After Pichushkin's arrest in June 2006, a reporter from Russia's NTV network asked him the simple question, "Why?" Pichushkin's response was, "Well, that's the way it ought to be. How should I put it more clearly? You see, life for me is like life without food for you -- a craving. I felt like the father of those people. After all, I opened the door to another world for them. I released them into a new life."
Doctors at the Serbsky Institute in Moscow, Russia's most respected psychiatric clinic, have pronounced Pichushkin sane. According to investigators and psychiatrists, Pichushkin has never had any documented mental disorder, has an average intelligence level and has never had any extreme tendencies.
"Serial killers need medical attention, but they never reveal themselves until their actions become obvious to other people," psychiatrist Alexander Gonopolsky told AP Television.
According to authorities, Pichushkin's favored way of living out his murderous streak was to pick out mostly middle-aged men, although not only, then suggest a glass, or two, of vodka over the grave of his beloved dog buried in the Bitsevsky Park. Then he would attack from behind by shattering the victim's head with a hammer or a steel rod.
"I liked the sound of a skull splitting," he told prosecutors. Pichushkin sometimes rammed twigs or a vodka bottle into the shattered skull. He then threw most of his victims into a nearby sewage well.
Hundreds of police were deployed to sweep the 6.6-square-mile park for suspects, and at one point in March 2006, police thought they had broken the case. They shot and arrested a man who had threatened them with a knife.
Within a week, two more murder victims were found in the park. Clearly, the killer was still on the rampage. Pichushkin later admitted to the investigators that he had known about the arrest and wanted to show that in this game of cat and mouse he still had the upper hand.
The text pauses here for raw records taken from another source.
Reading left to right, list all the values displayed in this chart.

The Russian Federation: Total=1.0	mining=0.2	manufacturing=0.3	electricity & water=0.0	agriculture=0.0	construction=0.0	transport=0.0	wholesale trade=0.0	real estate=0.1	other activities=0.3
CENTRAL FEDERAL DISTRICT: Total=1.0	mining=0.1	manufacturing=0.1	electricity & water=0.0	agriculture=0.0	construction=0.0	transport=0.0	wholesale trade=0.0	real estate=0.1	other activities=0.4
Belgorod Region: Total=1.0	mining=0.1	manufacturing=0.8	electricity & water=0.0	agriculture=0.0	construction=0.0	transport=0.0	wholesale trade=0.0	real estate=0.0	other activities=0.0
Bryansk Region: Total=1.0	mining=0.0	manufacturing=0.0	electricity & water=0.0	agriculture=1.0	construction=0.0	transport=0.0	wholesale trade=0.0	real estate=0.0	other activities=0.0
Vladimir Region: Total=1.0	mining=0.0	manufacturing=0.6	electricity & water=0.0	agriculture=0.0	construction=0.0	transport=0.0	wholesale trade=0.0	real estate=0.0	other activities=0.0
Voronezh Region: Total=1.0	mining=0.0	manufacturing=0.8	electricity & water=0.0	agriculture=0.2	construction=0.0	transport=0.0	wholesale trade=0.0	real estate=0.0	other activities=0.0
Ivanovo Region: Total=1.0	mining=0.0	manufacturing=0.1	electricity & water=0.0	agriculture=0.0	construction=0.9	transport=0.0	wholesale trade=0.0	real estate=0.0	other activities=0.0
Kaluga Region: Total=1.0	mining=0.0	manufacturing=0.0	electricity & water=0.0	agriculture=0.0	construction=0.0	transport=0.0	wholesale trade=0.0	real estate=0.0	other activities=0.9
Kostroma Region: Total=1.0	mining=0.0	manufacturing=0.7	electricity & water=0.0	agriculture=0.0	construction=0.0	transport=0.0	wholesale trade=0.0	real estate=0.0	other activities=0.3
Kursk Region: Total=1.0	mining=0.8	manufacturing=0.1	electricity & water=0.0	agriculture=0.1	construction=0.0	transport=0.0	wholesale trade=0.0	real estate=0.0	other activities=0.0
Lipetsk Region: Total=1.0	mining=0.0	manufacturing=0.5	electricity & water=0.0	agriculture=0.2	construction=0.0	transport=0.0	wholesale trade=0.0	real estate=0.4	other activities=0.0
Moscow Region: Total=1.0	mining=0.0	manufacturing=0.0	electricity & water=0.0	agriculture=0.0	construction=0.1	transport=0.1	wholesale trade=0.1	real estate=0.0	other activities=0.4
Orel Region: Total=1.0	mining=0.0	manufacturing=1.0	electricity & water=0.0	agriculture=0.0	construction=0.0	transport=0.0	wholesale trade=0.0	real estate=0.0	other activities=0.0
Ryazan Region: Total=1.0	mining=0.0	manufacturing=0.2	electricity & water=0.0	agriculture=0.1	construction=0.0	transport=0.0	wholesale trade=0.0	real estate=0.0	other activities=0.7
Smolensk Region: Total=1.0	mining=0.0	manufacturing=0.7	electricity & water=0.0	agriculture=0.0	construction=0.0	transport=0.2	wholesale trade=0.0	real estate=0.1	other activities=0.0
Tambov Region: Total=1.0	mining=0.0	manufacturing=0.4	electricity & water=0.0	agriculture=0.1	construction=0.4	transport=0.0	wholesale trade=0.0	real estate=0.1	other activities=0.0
Russian police officers have the right to check citizens' identity documents and Pichushkin's had been checked in the park on more than one occasion. No officer had ever found anything suspicious about this well-dressed and clean-cut man.
In June 2006 Pichushkin was detained, among other suspects, on the vague suspicion of killing his supermarket co-worker whose body had been found in Bitsevsky Park. Officers found Pichushkin's name and phone number on a piece of paper in the apartment of his last victim.
She had apparently become suspicious of Pichushkin, and had left behind a note so police would be able to track him down — just in case. Pichushkin denied involvement at first, but when confronted with subway surveillance camera footage showing him with his future victim, he confessed to the crime. Police said he even gave them the hammer he had used to kill the woman.
To those who knew Pichushkin, he was a polite and even sensitive man. A BBC reporter spoke with his downstairs neighbor, 70-year-old Svetlana Mortyakova, "He called me Auntie Sveta. He loved animals — and was inconsolable if a pet died." But then she said with a shudder, "For 40 years I lived in the same house with a maniac!"